さっきの駅はススキの海原だった。ほんの数時間と移動しただけでこうも景色が違うんだ。思えば、ここに来るまでにとまった駅もひとつひとつ表情が違った。電光板とビルがうるさい駅。絵に描いたような閑静な住宅に囲まれた駅。切り立った断崖の中にある駅では、そびえる巌(いわお)のくぼみに、シダやドクダミが生えていた。

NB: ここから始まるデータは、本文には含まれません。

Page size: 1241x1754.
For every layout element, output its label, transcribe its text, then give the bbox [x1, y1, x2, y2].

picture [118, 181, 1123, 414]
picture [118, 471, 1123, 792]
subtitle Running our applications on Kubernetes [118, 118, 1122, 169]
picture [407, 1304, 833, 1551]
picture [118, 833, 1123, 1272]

世界って広いなぁ。あの時、学校行きの電車に乗っていなかったら、見られなかった光景ばかりだ。勝ち組。自分はそうなんじゃないかと一瞬思ったけれど、大人しく学校に通った人たちのよりも負けているような気がした。
「結局、どうしたいんだ。わたしは」
 頬杖をついて、波の律動に目を凝らしていると、ちいさな綿がよぎった。天気が追いついてきた。牡丹雪が白波の間に、次々と溶けていく。雲になった水たちが、海が恋しくて戻ってきたようだった。
 帰るか。
 見るものは見た。ほんの小旅行はおわり。
 ホームには帰りの電車がとまっていた。ふたたび温かいオレンジの光に入っていった。
 少しだけ世界は広いんだ、と感じた遠い昔の思い出。